Saturday, 21 February 2009

China, A Case Study in Population

This country has 1.3 billion people as of 2008. Its rate of increase is 44, 100 new babies a day and 17 million people a year making it the most populated nation on the planet. The current population is greater than the whole World 150 years ago.

It is the third largest country in the World (after Russia and Canada) but the biggest in East Asia and is 3.7 million square miles long, yet ninety per cent of the people live in 16% of the land.

Most Chinese people live in the big cities of the East and the South namely Shanghai and Nanking or even the capital, Beijing. Shanghai, China’s most populated city, was home to 8.76 million people in the 1990s while Beijing had 6.56 million in the same period.

As early as 800 BCE (Before the Common Era) China had 13.7 million people, a modest figure today, but an enormous number then, especially since there were only 200 million people in the World overall at the time. China later reached 100 million by the 13th Century.

Prosperity, it is said, brought a rapid rise in the birth rate in the last few centuries. In 1650 the population stood at 125 million, by 1750 it was 225 million and 410 million by 1850.

Nevertheless however rich and industrious China may have grown, any increase in national output did nothing for the country’s peasantry and labourers who made up the majority.

Between 1796-1804 however, living standards actually fell as a result of huge population increases and resulted in a cultural decline forcing the country to think about the hard lives of the poor for the first time.

By the end of the 1800s, foreign nations including England, Portugal, France, Russia, Japan and the United States of America began interfering in China and forcing the government to give most of the national income and profits to them instead of Chinese people. The result was another baby boom.

In 1949, China became the first nation in Asia to embrace Communism and since the new leader, Mao Zedong, wished to have greater support and manpower for his State, the government also promoted an increase in population.

Thirty years later in 1979, the government introduced regulations to force families to have one child only. China then had 950 million people. By 1990, the figure passed over 1 billion.

India meanwhile, the only other country to have over a billion people, is set to overtake China’s population by 2051 with 1, 591 million Indians compared to 1, 555 million Chinese people.

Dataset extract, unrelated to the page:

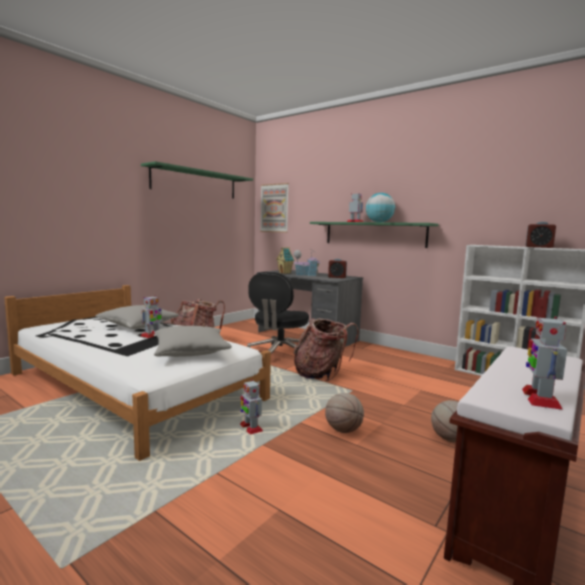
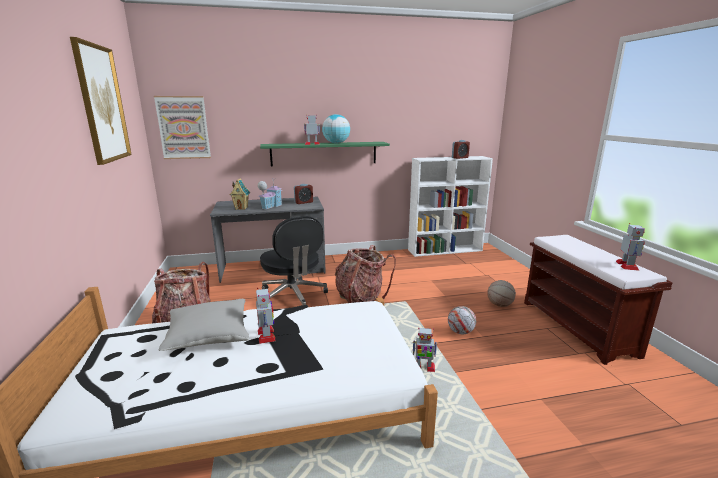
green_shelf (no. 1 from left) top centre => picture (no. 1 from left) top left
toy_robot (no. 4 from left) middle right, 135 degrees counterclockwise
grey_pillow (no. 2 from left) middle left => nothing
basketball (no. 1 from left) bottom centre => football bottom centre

In comparison, China is richer than India, has a more stable economy and higher living standards. India regularly suffers from famine, hunger, diseases and poverty while China does not.

In addition, China has the highest profit of annual economic growth (15% per year) than any other country in the World including the United States. India’s economic growth rate has never been higher than 10% and it normally stays at 8%.

Most of Europe and the United States annual profit increase in comparison is also less than 10% per year. More and more Americans and other people worldwide have started to invest and buy shares in China because of its amazing economic output since the 1990s.

In 2005, it was announced China was able to feed its entire population and now sends money across the World, while India still needs help from other countries to support its poor people.

China has also expanded in other areas for several years now. In 1994, China had the most primary schools in the World with about 857, 000 in total and approximately 84% of its adults are literate, while perhaps fittingly, India has the largest number of secondary schools. In 1995, there were 231, 000 in total.

In medicine, China is one of only three countries to have over a million doctors (the others being the United States and Russia). In 1994 it had 1.94 million doctors, 1.16 million nurses, 103, 472 clinics and 63, 100 hospitals (then the largest number in the World).

The average life expectancy is 68 years for men and 71 years for women (still lower than 77 years for both men and women in neighbouring Japan), which is one of the best and highest in the Developing World.

China and India’s only real horror for the future is what to do when the population of their countries finally reaches 2 billion by or before the early 21st Century. Most of the people may no longer be peasants or poor labourers by then, but will still be human beings with needs and nourishment nonetheless.

China is likely to be able to accommodate most of its people in the 84% of its territory where few or no people live and still have healthy living standards, but India may struggle.